Two women, who in separate cases confessed to killing their husbands and made headlines for their sensational murder trials, were freed just one day apart after they each employed a controversial and difficult defense, claiming that years of abuse led them to murder.
Barbara Sheehan, a New York City school secretary, who admitted shooting her police officer husband 11 times with two of his own pistols, was acquitted of murder Thursday, after claiming she had been abused for years and feared for her life on the morning of Feb. 18, 2008.
On Friday, Gaile Owens of Memphis walked out of the Tennessee prison cell where she's been held since being convicted in 1985 of hiring a stranger to kill her husband. After 26 years of appeals from death row, Owens was paroled when new evidence that she had been the victim of sustained domestic abuse was revealed.
Both cases were critical tests of the so-called battered-woman defense, in which attorneys argue that a history of abuse led their clients to kill.
Legal experts say the battered-woman defense is a tough case to make for attorneys.
"It's not easy. A battered-woman defense is always an uphill climb," defense attorney Gloria Allred, who didn't represent either woman, told ABCNews.com. "There are a lot of questions her lawyers are going to need to answer for the jury. Why didn't she report the abuse? Did she tell anyone?"
Allred said juries are often unsympathetic to women they believe should have left their husbands sooner, rather than turn to murder later.
Owens, whose death penalty conviction was reduced to life in prison last year, was granted parole last week, and she walked free Friday. At her 1985 trial, she did not talk about being physically and sexually abused by her husband, claiming later she didn't want to expose her young sons to the truth about their father.
"I'm looking forward to leading a quiet, private but productive life," Owens said in a statement just before leaving the prison. She said she feels a "responsibility to give back to those who have given so much to me," according to the Associated Press.
On Thursday, a jury acquitted Barbara Sheehan of murder, but convicted of her of illegal possession of a firearm.
"There's no joy today," Sheehan's attorney Michael Dowd told reporters outside the courthouse. "The only thing that can bring joy to this family would be to bring them back 17 years before the first blow was struck."

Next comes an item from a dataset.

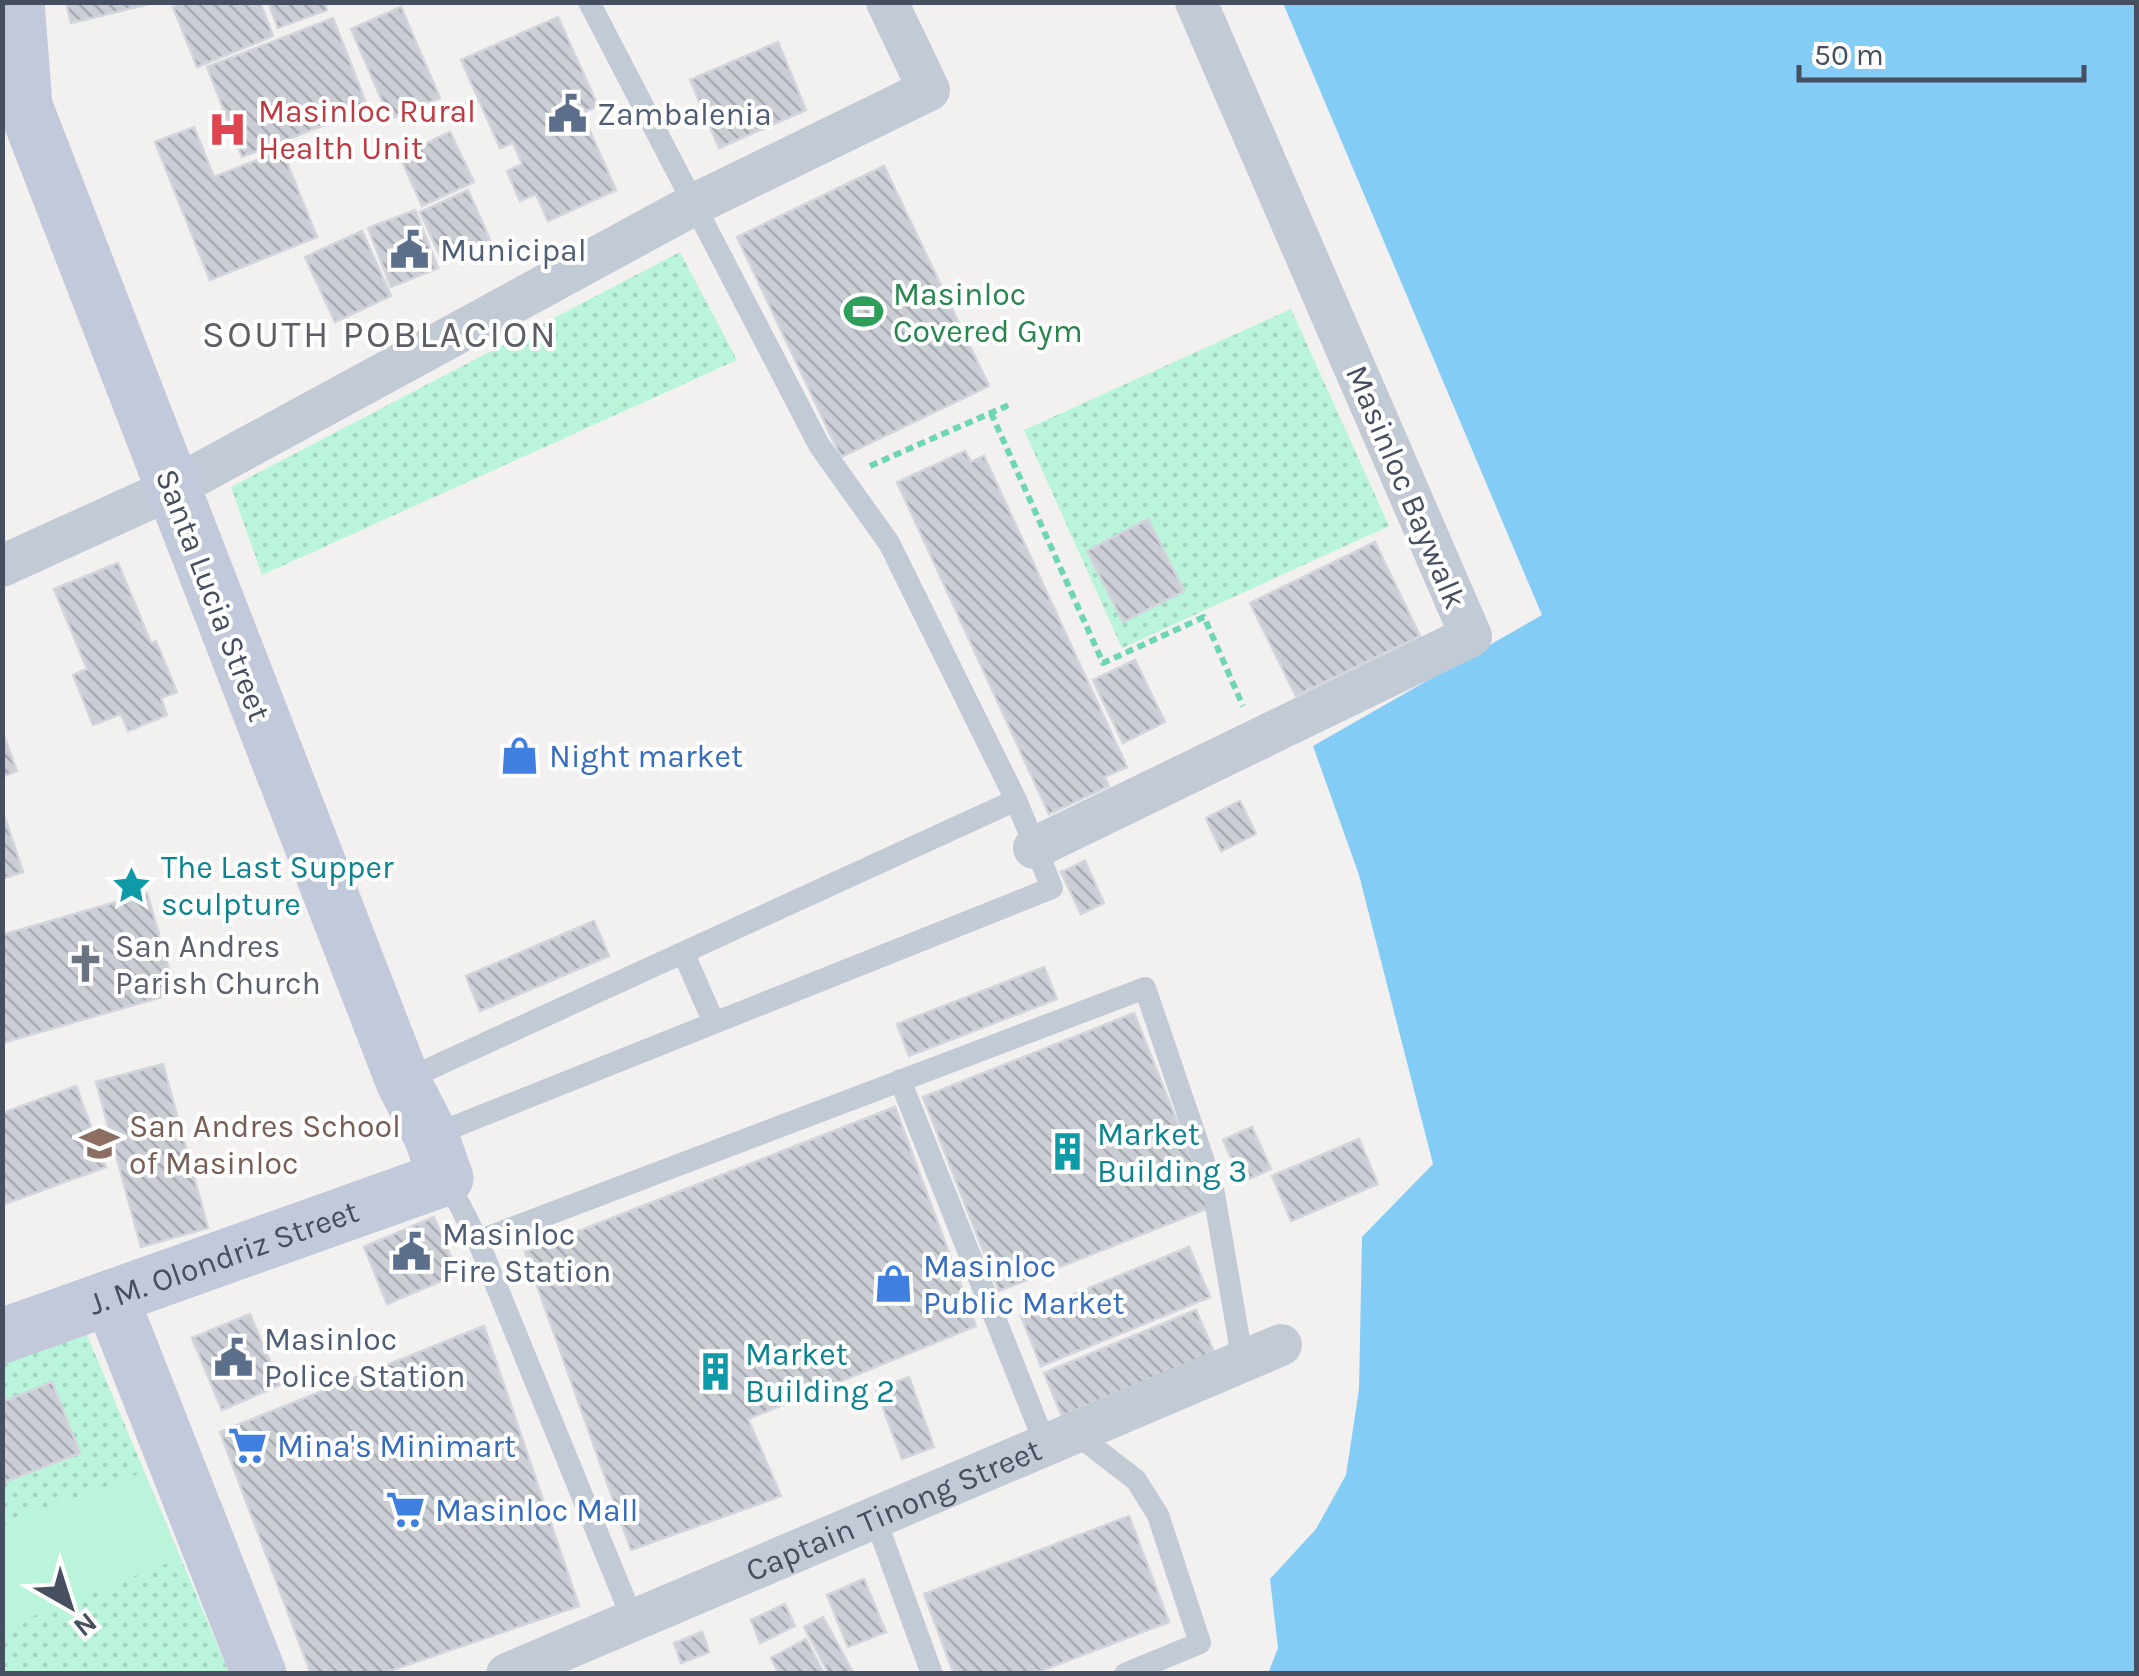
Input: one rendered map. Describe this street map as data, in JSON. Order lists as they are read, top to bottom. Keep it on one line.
{"streets":{"street":["Masinloc Baywalk","Santa Lucia Street","J. M. Olondriz Street","Captain Tinong Street"]},"crossings":[["Santa Lucia Street","J. M. Olondriz Street"]],"districts":["SOUTH POBLACION"],"places":{"public building":["Zambalenia","Municipal","Masinloc Fire Station","Masinloc Police Station"],"hospital":["Masinloc Rural Health Unit"],"sports":["Masinloc Covered Gym"],"shop":["Night market","Masinloc Public Market"],"place":["The Last Supper sculpture"],"church":["San Andres Parish Church"],"school or university":["San Andres School of Masinloc"],"building":["Market Building 3","Market Building 2"],"supermarket":["Mina's Minimart","Masinloc Mall"]},"scale_bar":"50 m","north":"bottom right"}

Sheehan admitted to shooting her husband after a fight in which he threatened her if she did not accompany him on a trip to Florida. Sheehan claimed she had been seriously beaten on a trip a few months earlier to Jamaica and was reluctant to leave her home.
Queens District Attorney Richard Brown said neither side could claim victory and called on battered woman to go to authorities when they are first abused.
In 2010, a New York woman accused of murdering her husband successfully used the battered woman defense and was acquitted. Shanique Simmons had been routinely abused by her husband and was even raped, she testified. Simmons stabbed her unarmed husband in the hallway of their Bronx apartment, but claimed self defense.